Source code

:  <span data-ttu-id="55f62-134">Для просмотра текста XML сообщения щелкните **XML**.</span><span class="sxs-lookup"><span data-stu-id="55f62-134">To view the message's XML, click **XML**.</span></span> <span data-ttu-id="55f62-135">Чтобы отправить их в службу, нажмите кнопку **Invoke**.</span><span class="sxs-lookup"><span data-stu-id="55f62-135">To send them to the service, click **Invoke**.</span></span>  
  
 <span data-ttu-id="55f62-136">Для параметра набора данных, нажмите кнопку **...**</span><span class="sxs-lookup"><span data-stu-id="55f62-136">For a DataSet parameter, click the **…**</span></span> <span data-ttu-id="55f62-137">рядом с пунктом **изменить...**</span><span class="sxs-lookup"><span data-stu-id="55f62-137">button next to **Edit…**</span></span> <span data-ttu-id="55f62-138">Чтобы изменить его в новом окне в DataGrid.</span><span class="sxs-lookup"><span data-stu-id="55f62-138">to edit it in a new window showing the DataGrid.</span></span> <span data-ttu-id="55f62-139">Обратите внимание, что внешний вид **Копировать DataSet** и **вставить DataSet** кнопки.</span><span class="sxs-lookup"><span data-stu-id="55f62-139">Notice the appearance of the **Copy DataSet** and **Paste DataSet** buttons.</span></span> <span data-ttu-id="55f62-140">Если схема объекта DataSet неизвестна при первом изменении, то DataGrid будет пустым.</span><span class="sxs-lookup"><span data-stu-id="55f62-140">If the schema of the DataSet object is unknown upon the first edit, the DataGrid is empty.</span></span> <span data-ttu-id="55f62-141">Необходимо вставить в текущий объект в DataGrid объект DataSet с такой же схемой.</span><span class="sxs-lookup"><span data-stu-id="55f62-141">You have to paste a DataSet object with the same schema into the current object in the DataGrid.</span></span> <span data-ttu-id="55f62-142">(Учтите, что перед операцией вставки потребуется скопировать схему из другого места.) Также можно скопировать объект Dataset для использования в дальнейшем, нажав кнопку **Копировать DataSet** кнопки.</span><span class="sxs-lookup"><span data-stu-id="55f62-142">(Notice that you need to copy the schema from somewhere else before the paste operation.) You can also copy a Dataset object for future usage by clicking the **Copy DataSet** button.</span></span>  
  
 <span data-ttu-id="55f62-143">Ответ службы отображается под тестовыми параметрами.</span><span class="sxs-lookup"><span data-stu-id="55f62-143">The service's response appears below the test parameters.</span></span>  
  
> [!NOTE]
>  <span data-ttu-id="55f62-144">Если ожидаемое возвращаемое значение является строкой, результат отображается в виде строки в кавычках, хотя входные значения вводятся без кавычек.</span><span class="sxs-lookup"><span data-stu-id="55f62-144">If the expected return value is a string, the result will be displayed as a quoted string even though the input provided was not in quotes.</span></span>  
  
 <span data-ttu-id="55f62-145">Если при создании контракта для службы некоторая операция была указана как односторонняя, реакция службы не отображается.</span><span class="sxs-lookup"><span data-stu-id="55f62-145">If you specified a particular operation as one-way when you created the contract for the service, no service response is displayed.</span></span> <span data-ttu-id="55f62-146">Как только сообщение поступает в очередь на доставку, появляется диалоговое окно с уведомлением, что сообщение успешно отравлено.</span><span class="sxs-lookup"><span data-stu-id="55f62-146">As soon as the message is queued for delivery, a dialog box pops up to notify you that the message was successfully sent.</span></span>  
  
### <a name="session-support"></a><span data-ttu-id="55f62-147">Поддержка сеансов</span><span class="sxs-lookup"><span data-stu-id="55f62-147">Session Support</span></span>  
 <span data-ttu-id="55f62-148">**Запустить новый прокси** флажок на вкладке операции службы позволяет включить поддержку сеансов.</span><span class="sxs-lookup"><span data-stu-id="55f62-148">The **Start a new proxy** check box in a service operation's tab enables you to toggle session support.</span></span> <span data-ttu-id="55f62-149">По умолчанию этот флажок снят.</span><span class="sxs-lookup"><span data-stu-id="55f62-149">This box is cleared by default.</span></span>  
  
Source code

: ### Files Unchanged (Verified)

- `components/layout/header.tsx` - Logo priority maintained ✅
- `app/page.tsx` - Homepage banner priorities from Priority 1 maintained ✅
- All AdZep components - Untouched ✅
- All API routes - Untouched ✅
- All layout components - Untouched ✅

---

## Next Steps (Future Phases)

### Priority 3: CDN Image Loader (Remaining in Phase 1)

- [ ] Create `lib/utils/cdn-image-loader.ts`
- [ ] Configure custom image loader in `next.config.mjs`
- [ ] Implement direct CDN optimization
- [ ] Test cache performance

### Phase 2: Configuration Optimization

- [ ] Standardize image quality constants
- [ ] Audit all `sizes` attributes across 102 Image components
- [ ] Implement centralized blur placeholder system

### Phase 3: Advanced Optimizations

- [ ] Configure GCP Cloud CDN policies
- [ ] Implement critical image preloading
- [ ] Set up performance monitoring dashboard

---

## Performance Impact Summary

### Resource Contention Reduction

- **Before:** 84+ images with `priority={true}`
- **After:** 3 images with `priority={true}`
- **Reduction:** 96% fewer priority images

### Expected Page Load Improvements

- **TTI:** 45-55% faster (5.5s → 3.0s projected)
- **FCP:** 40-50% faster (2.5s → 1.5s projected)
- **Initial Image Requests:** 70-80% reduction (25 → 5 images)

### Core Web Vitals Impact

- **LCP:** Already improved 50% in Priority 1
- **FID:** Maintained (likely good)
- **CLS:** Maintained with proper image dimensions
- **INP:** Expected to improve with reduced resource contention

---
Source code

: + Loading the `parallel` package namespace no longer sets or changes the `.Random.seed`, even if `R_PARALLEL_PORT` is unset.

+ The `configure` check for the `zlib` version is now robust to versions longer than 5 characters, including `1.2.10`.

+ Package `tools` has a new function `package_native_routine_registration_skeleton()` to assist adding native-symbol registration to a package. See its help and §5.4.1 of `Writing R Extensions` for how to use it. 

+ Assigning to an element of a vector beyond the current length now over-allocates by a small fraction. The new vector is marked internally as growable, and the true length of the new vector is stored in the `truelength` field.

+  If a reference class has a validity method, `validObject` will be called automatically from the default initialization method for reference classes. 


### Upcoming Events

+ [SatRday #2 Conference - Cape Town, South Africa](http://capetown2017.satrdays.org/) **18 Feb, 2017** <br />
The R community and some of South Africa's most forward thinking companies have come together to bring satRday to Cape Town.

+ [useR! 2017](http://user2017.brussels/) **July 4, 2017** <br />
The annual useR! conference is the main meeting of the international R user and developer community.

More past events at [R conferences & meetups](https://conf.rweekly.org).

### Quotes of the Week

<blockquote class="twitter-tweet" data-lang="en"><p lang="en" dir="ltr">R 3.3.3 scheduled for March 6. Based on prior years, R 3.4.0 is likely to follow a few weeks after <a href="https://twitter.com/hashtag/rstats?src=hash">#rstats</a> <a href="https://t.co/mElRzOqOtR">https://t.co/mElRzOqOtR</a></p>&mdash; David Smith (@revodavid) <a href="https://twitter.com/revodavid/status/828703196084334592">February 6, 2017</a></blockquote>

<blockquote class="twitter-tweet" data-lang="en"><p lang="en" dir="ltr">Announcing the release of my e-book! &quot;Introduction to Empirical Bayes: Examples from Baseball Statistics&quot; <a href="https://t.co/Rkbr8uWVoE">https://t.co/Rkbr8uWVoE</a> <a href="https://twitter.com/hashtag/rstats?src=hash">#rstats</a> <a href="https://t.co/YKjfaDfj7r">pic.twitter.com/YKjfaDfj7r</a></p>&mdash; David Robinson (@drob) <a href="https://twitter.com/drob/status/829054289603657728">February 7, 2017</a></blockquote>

Problem description:
Replace "Untouched" with "Unmodified" everywhere it occurs in the records, and reproduce the lines with everything else left as it is.

Written response:
Source code

:  <span data-ttu-id="55f62-134">Для просмотра текста XML сообщения щелкните **XML**.</span><span class="sxs-lookup"><span data-stu-id="55f62-134">To view the message's XML, click **XML**.</span></span> <span data-ttu-id="55f62-135">Чтобы отправить их в службу, нажмите кнопку **Invoke**.</span><span class="sxs-lookup"><span data-stu-id="55f62-135">To send them to the service, click **Invoke**.</span></span>  
  
 <span data-ttu-id="55f62-136">Для параметра набора данных, нажмите кнопку **...**</span><span class="sxs-lookup"><span data-stu-id="55f62-136">For a DataSet parameter, click the **…**</span></span> <span data-ttu-id="55f62-137">рядом с пунктом **изменить...**</span><span class="sxs-lookup"><span data-stu-id="55f62-137">button next to **Edit…**</span></span> <span data-ttu-id="55f62-138">Чтобы изменить его в новом окне в DataGrid.</span><span class="sxs-lookup"><span data-stu-id="55f62-138">to edit it in a new window showing the DataGrid.</span></span> <span data-ttu-id="55f62-139">Обратите внимание, что внешний вид **Копировать DataSet** и **вставить DataSet** кнопки.</span><span class="sxs-lookup"><span data-stu-id="55f62-139">Notice the appearance of the **Copy DataSet** and **Paste DataSet** buttons.</span></span> <span data-ttu-id="55f62-140">Если схема объекта DataSet неизвестна при первом изменении, то DataGrid будет пустым.</span><span class="sxs-lookup"><span data-stu-id="55f62-140">If the schema of the DataSet object is unknown upon the first edit, the DataGrid is empty.</span></span> <span data-ttu-id="55f62-141">Необходимо вставить в текущий объект в DataGrid объект DataSet с такой же схемой.</span><span class="sxs-lookup"><span data-stu-id="55f62-141">You have to paste a DataSet object with the same schema into the current object in the DataGrid.</span></span> <span data-ttu-id="55f62-142">(Учтите, что перед операцией вставки потребуется скопировать схему из другого места.) Также можно скопировать объект Dataset для использования в дальнейшем, нажав кнопку **Копировать DataSet** кнопки.</span><span class="sxs-lookup"><span data-stu-id="55f62-142">(Notice that you need to copy the schema from somewhere else before the paste operation.) You can also copy a Dataset object for future usage by clicking the **Copy DataSet** button.</span></span>  
  
 <span data-ttu-id="55f62-143">Ответ службы отображается под тестовыми параметрами.</span><span class="sxs-lookup"><span data-stu-id="55f62-143">The service's response appears below the test parameters.</span></span>  
  
> [!NOTE]
>  <span data-ttu-id="55f62-144">Если ожидаемое возвращаемое значение является строкой, результат отображается в виде строки в кавычках, хотя входные значения вводятся без кавычек.</span><span class="sxs-lookup"><span data-stu-id="55f62-144">If the expected return value is a string, the result will be displayed as a quoted string even though the input provided was not in quotes.</span></span>  
  
 <span data-ttu-id="55f62-145">Если при создании контракта для службы некоторая операция была указана как односторонняя, реакция службы не отображается.</span><span class="sxs-lookup"><span data-stu-id="55f62-145">If you specified a particular operation as one-way when you created the contract for the service, no service response is displayed.</span></span> <span data-ttu-id="55f62-146">Как только сообщение поступает в очередь на доставку, появляется диалоговое окно с уведомлением, что сообщение успешно отравлено.</span><span class="sxs-lookup"><span data-stu-id="55f62-146">As soon as the message is queued for delivery, a dialog box pops up to notify you that the message was successfully sent.</span></span>  
  
### <a name="session-support"></a><span data-ttu-id="55f62-147">Поддержка сеансов</span><span class="sxs-lookup"><span data-stu-id="55f62-147">Session Support</span></span>  
 <span data-ttu-id="55f62-148">**Запустить новый прокси** флажок на вкладке операции службы позволяет включить поддержку сеансов.</span><span class="sxs-lookup"><span data-stu-id="55f62-148">The **Start a new proxy** check box in a service operation's tab enables you to toggle session support.</span></span> <span data-ttu-id="55f62-149">По умолчанию этот флажок снят.</span><span class="sxs-lookup"><span data-stu-id="55f62-149">This box is cleared by default.</span></span>  
  
Source code

: ### Files Unchanged (Verified)

- `components/layout/header.tsx` - Logo priority maintained ✅
- `app/page.tsx` - Homepage banner priorities from Priority 1 maintained ✅
- All AdZep components - Unmodified ✅
- All API routes - Unmodified ✅
- All layout components - Unmodified ✅

---

## Next Steps (Future Phases)

### Priority 3: CDN Image Loader (Remaining in Phase 1)

- [ ] Create `lib/utils/cdn-image-loader.ts`
- [ ] Configure custom image loader in `next.config.mjs`
- [ ] Implement direct CDN optimization
- [ ] Test cache performance

### Phase 2: Configuration Optimization

- [ ] Standardize image quality constants
- [ ] Audit all `sizes` attributes across 102 Image components
- [ ] Implement centralized blur placeholder system

### Phase 3: Advanced Optimizations

- [ ] Configure GCP Cloud CDN policies
- [ ] Implement critical image preloading
- [ ] Set up performance monitoring dashboard

---

## Performance Impact Summary

### Resource Contention Reduction

- **Before:** 84+ images with `priority={true}`
- **After:** 3 images with `priority={true}`
- **Reduction:** 96% fewer priority images

### Expected Page Load Improvements

- **TTI:** 45-55% faster (5.5s → 3.0s projected)
- **FCP:** 40-50% faster (2.5s → 1.5s projected)
- **Initial Image Requests:** 70-80% reduction (25 → 5 images)

### Core Web Vitals Impact

- **LCP:** Already improved 50% in Priority 1
- **FID:** Maintained (likely good)
- **CLS:** Maintained with proper image dimensions
- **INP:** Expected to improve with reduced resource contention

---
Source code

: + Loading the `parallel` package namespace no longer sets or changes the `.Random.seed`, even if `R_PARALLEL_PORT` is unset.

+ The `configure` check for the `zlib` version is now robust to versions longer than 5 characters, including `1.2.10`.

+ Package `tools` has a new function `package_native_routine_registration_skeleton()` to assist adding native-symbol registration to a package. See its help and §5.4.1 of `Writing R Extensions` for how to use it. 

+ Assigning to an element of a vector beyond the current length now over-allocates by a small fraction. The new vector is marked internally as growable, and the true length of the new vector is stored in the `truelength` field.

+  If a reference class has a validity method, `validObject` will be called automatically from the default initialization method for reference classes. 


### Upcoming Events

+ [SatRday #2 Conference - Cape Town, South Africa](http://capetown2017.satrdays.org/) **18 Feb, 2017** <br />
The R community and some of South Africa's most forward thinking companies have come together to bring satRday to Cape Town.

+ [useR! 2017](http://user2017.brussels/) **July 4, 2017** <br />
The annual useR! conference is the main meeting of the international R user and developer community.

More past events at [R conferences & meetups](https://conf.rweekly.org).

### Quotes of the Week

<blockquote class="twitter-tweet" data-lang="en"><p lang="en" dir="ltr">R 3.3.3 scheduled for March 6. Based on prior years, R 3.4.0 is likely to follow a few weeks after <a href="https://twitter.com/hashtag/rstats?src=hash">#rstats</a> <a href="https://t.co/mElRzOqOtR">https://t.co/mElRzOqOtR</a></p>&mdash; David Smith (@revodavid) <a href="https://twitter.com/revodavid/status/828703196084334592">February 6, 2017</a></blockquote>

<blockquote class="twitter-tweet" data-lang="en"><p lang="en" dir="ltr">Announcing the release of my e-book! &quot;Introduction to Empirical Bayes: Examples from Baseball Statistics&quot; <a href="https://t.co/Rkbr8uWVoE">https://t.co/Rkbr8uWVoE</a> <a href="https://twitter.com/hashtag/rstats?src=hash">#rstats</a> <a href="https://t.co/YKjfaDfj7r">pic.twitter.com/YKjfaDfj7r</a></p>&mdash; David Robinson (@drob) <a href="https://twitter.com/drob/status/829054289603657728">February 7, 2017</a></blockquote>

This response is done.